During the hearing, Lara defended his plan, saying his sustainable insurance strategy represents the biggest reform to the industry since Proposition 103, which created an elected insurance commissioner with the power to review, reduce or reject insurers’ requests for rate hikes, was passed in 1988. Consumer Watchdog founder Harvey Rosenfield is the proposal’s author.
Lara said his plan is to update decades-old regulations based on the proposal, and that his department is hiring more staff and consultants to finalize the new rules.
“I am proud of the great progress we have made over the past year toward meeting my December 2024 deadline to implement ambitious reforms aimed at stabilizing the state’s insurance market,” he told the committee.
Lara also announced during the hearing that the agency will develop a public computer model that insurers, local communities and other stakeholders can use to calculate potential wildfire losses.
But he cautioned that the model would take years to develop and that insurers would be allowed to set rates using their own algorithms, which would be reviewed by the department’s regulators. “This is not a quick fix or a simple solution,” he said.
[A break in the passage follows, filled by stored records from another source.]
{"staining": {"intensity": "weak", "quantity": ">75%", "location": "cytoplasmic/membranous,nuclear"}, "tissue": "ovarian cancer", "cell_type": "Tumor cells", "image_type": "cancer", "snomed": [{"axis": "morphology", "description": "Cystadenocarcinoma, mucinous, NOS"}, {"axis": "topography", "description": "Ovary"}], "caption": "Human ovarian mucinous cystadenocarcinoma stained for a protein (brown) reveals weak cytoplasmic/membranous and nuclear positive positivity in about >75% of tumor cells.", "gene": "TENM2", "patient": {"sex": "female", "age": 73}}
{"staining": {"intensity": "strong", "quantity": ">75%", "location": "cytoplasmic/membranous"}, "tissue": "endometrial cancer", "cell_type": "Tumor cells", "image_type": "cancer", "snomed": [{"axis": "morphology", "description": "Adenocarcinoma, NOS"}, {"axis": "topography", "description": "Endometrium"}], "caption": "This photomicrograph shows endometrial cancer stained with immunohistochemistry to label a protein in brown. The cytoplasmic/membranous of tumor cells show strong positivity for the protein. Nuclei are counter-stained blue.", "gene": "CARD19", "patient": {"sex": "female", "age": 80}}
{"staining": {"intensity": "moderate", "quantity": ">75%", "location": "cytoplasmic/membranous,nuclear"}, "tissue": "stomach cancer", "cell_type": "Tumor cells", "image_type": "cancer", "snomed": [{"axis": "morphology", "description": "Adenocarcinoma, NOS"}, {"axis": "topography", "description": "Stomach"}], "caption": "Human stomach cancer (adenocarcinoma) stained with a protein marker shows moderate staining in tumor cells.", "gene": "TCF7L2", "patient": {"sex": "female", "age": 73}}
He also criticized Consumer Watchdog as an “entrenched interest” that benefits from intervening in insurers’ rate filings to raise rates. Under Proposition 103, the group can bill for the time it spends on such cases as a so-called intervener.
Lara claims the group made nearly $10 million over several decades, and that consumers ultimately paid the price.Consumer Watchdog claims it intervened for 22 years to fight excessively high interest rates on home, auto and other insurance premiums.
Rex Frazier, president of the California Personal Insurance Coalition, a trade group for property and casualty insurers, responded to Consumer Watchdog’s criticism of Lara’s plan by saying, “We need adults involved, not groups that are only interested in making money when the problem is unresolved.”